- Aim of the task -
Everything from the line with "left hip: (406, 502)" through the end of the entries must be transcribed exactly; no other lines belong in the answer.

START Working data

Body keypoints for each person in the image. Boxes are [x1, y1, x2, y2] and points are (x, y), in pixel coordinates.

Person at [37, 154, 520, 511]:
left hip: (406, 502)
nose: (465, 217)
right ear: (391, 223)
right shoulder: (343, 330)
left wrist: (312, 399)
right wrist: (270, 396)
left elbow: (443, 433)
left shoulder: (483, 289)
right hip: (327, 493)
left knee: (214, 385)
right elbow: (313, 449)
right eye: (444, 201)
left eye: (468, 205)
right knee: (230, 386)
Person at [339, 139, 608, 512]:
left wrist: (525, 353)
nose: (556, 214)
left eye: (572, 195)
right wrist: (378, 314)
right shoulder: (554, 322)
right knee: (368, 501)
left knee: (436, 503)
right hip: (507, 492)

END Working data

- Problem solution -
left hip: (406, 502)
nose: (465, 217)
right ear: (391, 223)
right shoulder: (343, 330)
left wrist: (312, 399)
right wrist: (270, 396)
left elbow: (443, 433)
left shoulder: (483, 289)
right hip: (327, 493)
left knee: (214, 385)
right elbow: (313, 449)
right eye: (444, 201)
left eye: (468, 205)
right knee: (230, 386)
Person at [339, 139, 608, 512]:
left wrist: (525, 353)
nose: (556, 214)
left eye: (572, 195)
right wrist: (378, 314)
right shoulder: (554, 322)
right knee: (368, 501)
left knee: (436, 503)
right hip: (507, 492)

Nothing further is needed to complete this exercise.